A High Court judge has praised the parties involved in a sensitive case where a mother was able to type her answers to cross-examination.

In what was acknowledged to be a highly unusual approach, the court in C (Children: Welfare) agreed with a suggestion from intermediary Paula Backen that the mother be shown written questions and then allowed to submit her responses in real time from the witness box. This allowed greater input from the mother who was contesting a local authority care order concerning her 12-year-old son.

In court, the mother’s answers were read out before moving to the next question, with advocates able to amend or ask additional questions which were typed in real time by Backen. Whilst the mother was questioned, she wore headphones that played white noise and minimised the stimuli that could have been distracting or distressing.

In a postscript to the ruling, His Honour Judge Moradifar said this was the first experience of such an approach by anyone involved, and at first prompted ‘understandable anxiety’.

‘However, this approach proved to be highly successful,’ said the judge. ‘The mother needed less frequent breaks and those breaks were of a shorter duration. Most importantly, it enabled the mother to fully participate and to be effectively questioned on the important issues in the case.’

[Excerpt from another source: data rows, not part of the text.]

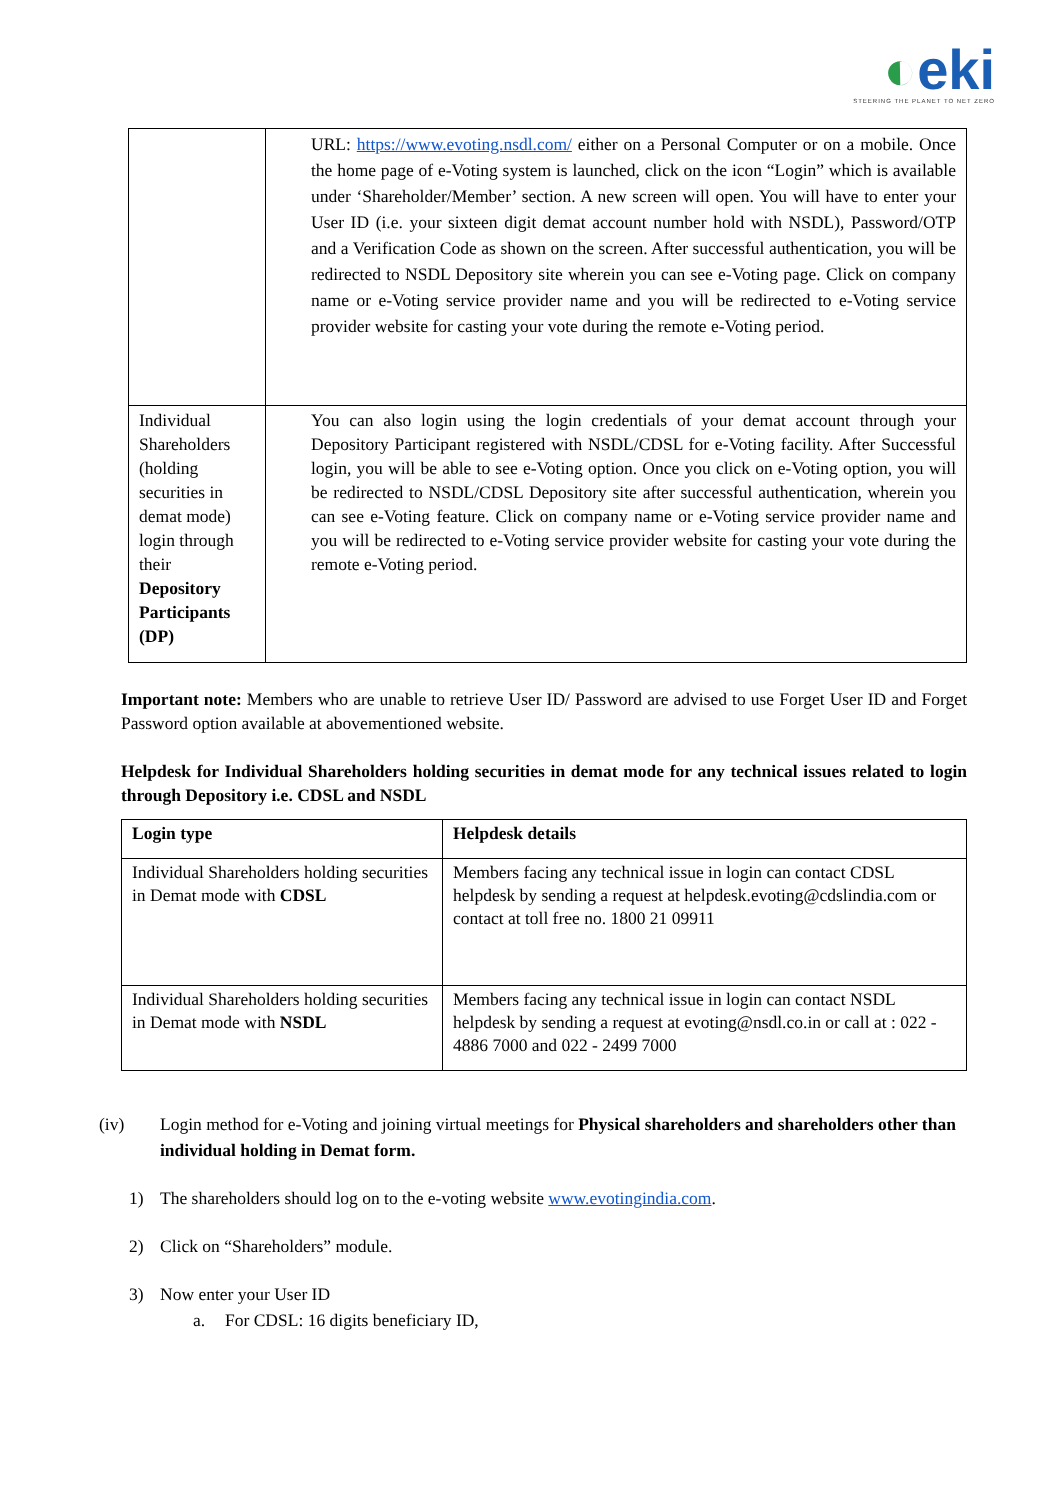◐eki
STEERING THE PLANET TO NET ZERO
| | URL: https://www.evoting.nsdl.com/ either on a Personal Computer or on a mobile. Once the home page of e-Voting system is launched, click on the icon “Login” which is available under ‘Shareholder/Member’ section. A new screen will open. You will have to enter your User ID (i.e. your sixteen digit demat account number hold with NSDL), Password/OTP and a Verification Code as shown on the screen. After successful authentication, you will be redirected to NSDL Depository site wherein you can see e-Voting page. Click on company name or e-Voting service provider name and you will be redirected to e-Voting service provider website for casting your vote during the remote e-Voting period. |
| Individual Shareholders (holding securities in demat mode) login through their Depository Participants (DP) | You can also login using the login credentials of your demat account through your Depository Participant registered with NSDL/CDSL for e-Voting facility. After Successful login, you will be able to see e-Voting option. Once you click on e-Voting option, you will be redirected to NSDL/CDSL Depository site after successful authentication, wherein you can see e-Voting feature. Click on company name or e-Voting service provider name and you will be redirected to e-Voting service provider website for casting your vote during the remote e-Voting period. |
Important note: Members who are unable to retrieve User ID/ Password are advised to use Forget User ID and Forget Password option available at abovementioned website.
Helpdesk for Individual Shareholders holding securities in demat mode for any technical issues related to login through Depository i.e. CDSL and NSDL
| Login type | Helpdesk details |
| --- | --- |
| Individual Shareholders holding securities in Demat mode with CDSL | Members facing any technical issue in login can contact CDSL helpdesk by sending a request at helpdesk.evoting@cdslindia.com or contact at toll free no. 1800 21 09911 |
| Individual Shareholders holding securities in Demat mode with NSDL | Members facing any technical issue in login can contact NSDL helpdesk by sending a request at evoting@nsdl.co.in or call at : 022 - 4886 7000 and 022 - 2499 7000 |
(iv) Login method for e-Voting and joining virtual meetings for Physical shareholders and shareholders other than individual holding in Demat form.
1) The shareholders should log on to the e-voting website www.evotingindia.com.
2) Click on “Shareholders” module.
3) Now enter your User ID
a. For CDSL: 16 digits beneficiary ID,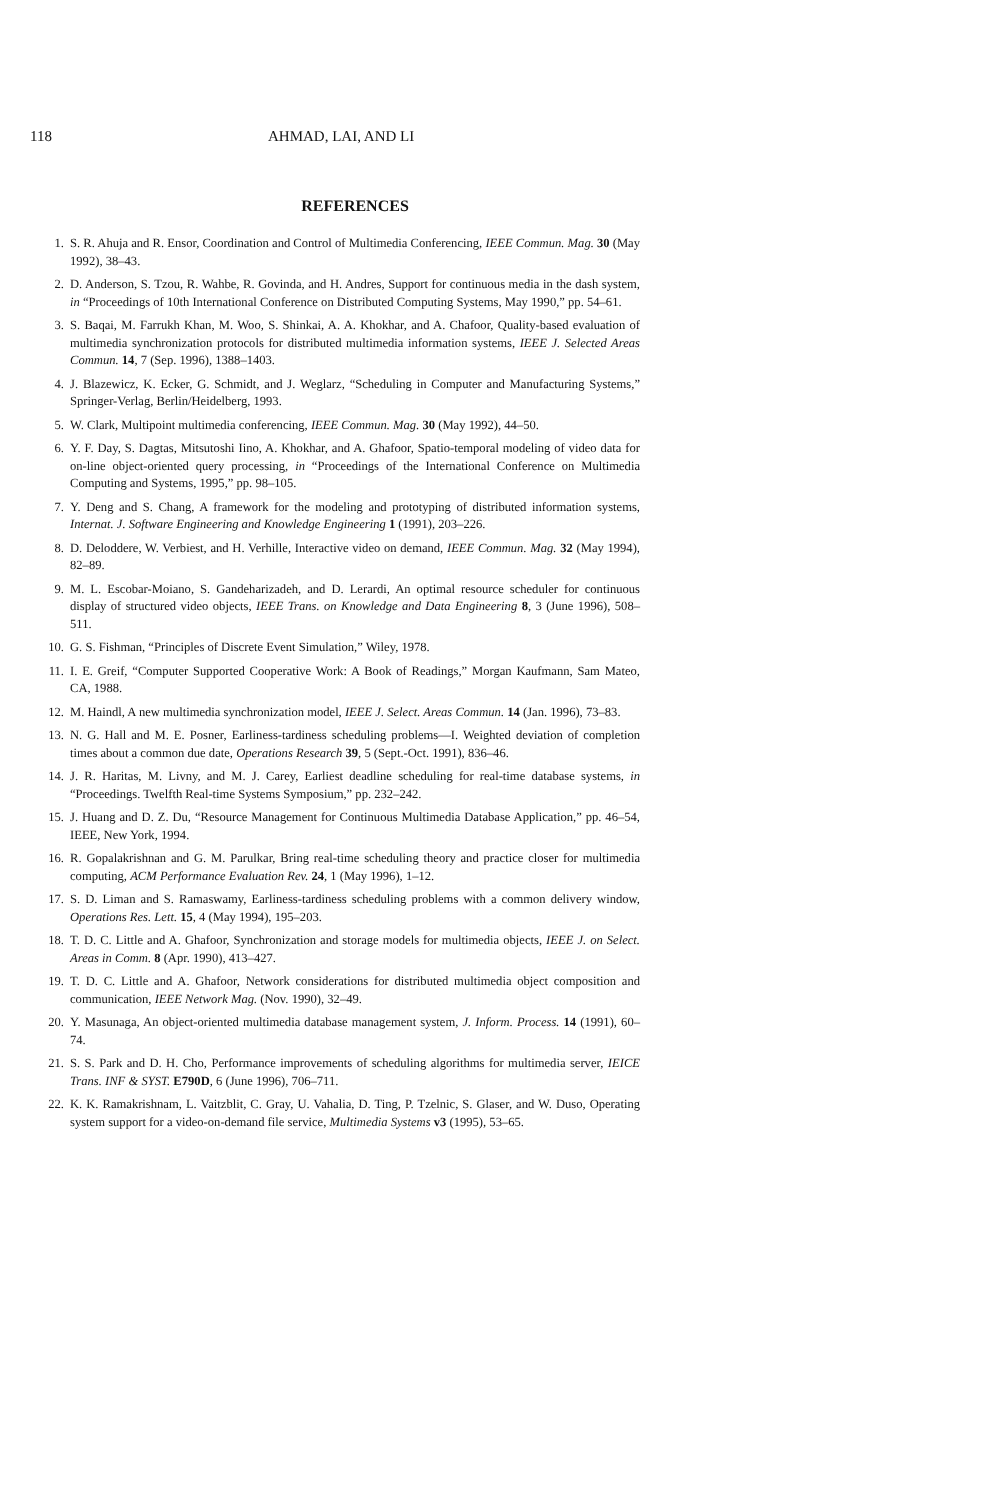118 AHMAD, LAI, AND LI
REFERENCES
1. S. R. Ahuja and R. Ensor, Coordination and Control of Multimedia Conferencing, IEEE Commun. Mag. 30 (May 1992), 38–43.
2. D. Anderson, S. Tzou, R. Wahbe, R. Govinda, and H. Andres, Support for continuous media in the dash system, in “Proceedings of 10th International Conference on Distributed Computing Systems, May 1990,” pp. 54–61.
3. S. Baqai, M. Farrukh Khan, M. Woo, S. Shinkai, A. A. Khokhar, and A. Chafoor, Quality-based evaluation of multimedia synchronization protocols for distributed multimedia information systems, IEEE J. Selected Areas Commun. 14, 7 (Sep. 1996), 1388–1403.
4. J. Blazewicz, K. Ecker, G. Schmidt, and J. Weglarz, “Scheduling in Computer and Manufacturing Systems,” Springer-Verlag, Berlin/Heidelberg, 1993.
5. W. Clark, Multipoint multimedia conferencing, IEEE Commun. Mag. 30 (May 1992), 44–50.
6. Y. F. Day, S. Dagtas, Mitsutoshi Iino, A. Khokhar, and A. Ghafoor, Spatio-temporal modeling of video data for on-line object-oriented query processing, in “Proceedings of the International Conference on Multimedia Computing and Systems, 1995,” pp. 98–105.
7. Y. Deng and S. Chang, A framework for the modeling and prototyping of distributed information systems, Internat. J. Software Engineering and Knowledge Engineering 1 (1991), 203–226.
8. D. Deloddere, W. Verbiest, and H. Verhille, Interactive video on demand, IEEE Commun. Mag. 32 (May 1994), 82–89.
9. M. L. Escobar-Moiano, S. Gandeharizadeh, and D. Lerardi, An optimal resource scheduler for continuous display of structured video objects, IEEE Trans. on Knowledge and Data Engineering 8, 3 (June 1996), 508–511.
10. G. S. Fishman, “Principles of Discrete Event Simulation,” Wiley, 1978.
11. I. E. Greif, “Computer Supported Cooperative Work: A Book of Readings,” Morgan Kaufmann, Sam Mateo, CA, 1988.
12. M. Haindl, A new multimedia synchronization model, IEEE J. Select. Areas Commun. 14 (Jan. 1996), 73–83.
13. N. G. Hall and M. E. Posner, Earliness-tardiness scheduling problems—I. Weighted deviation of completion times about a common due date, Operations Research 39, 5 (Sept.-Oct. 1991), 836–46.
14. J. R. Haritas, M. Livny, and M. J. Carey, Earliest deadline scheduling for real-time database systems, in “Proceedings. Twelfth Real-time Systems Symposium,” pp. 232–242.
15. J. Huang and D. Z. Du, “Resource Management for Continuous Multimedia Database Application,” pp. 46–54, IEEE, New York, 1994.
16. R. Gopalakrishnan and G. M. Parulkar, Bring real-time scheduling theory and practice closer for multimedia computing, ACM Performance Evaluation Rev. 24, 1 (May 1996), 1–12.
17. S. D. Liman and S. Ramaswamy, Earliness-tardiness scheduling problems with a common delivery window, Operations Res. Lett. 15, 4 (May 1994), 195–203.
18. T. D. C. Little and A. Ghafoor, Synchronization and storage models for multimedia objects, IEEE J. on Select. Areas in Comm. 8 (Apr. 1990), 413–427.
19. T. D. C. Little and A. Ghafoor, Network considerations for distributed multimedia object composition and communication, IEEE Network Mag. (Nov. 1990), 32–49.
20. Y. Masunaga, An object-oriented multimedia database management system, J. Inform. Process. 14 (1991), 60–74.
21. S. S. Park and D. H. Cho, Performance improvements of scheduling algorithms for multimedia server, IEICE Trans. INF & SYST. E790D, 6 (June 1996), 706–711.
22. K. K. Ramakrishnam, L. Vaitzblit, C. Gray, U. Vahalia, D. Ting, P. Tzelnic, S. Glaser, and W. Duso, Operating system support for a video-on-demand file service, Multimedia Systems v3 (1995), 53–65.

The judge noted his gratitude to Backen and the lawyers whose efforts guaranteed the success of this ‘innovative’ approach.

In his ruling, the judge found in favour of the local authority’s care plan for the child, who has complex and closely connected physical and emotional needs. He acknowledged the mother’s love and commitment to her son, as well as to a younger child who continues to live with her, but said it would be unrealistic to expect her to meet both children’s needs. The parents and children must first engage in a recommended therapeutic intervention, the success of which will dictate when and how the older child is to be returned to the mother’s care.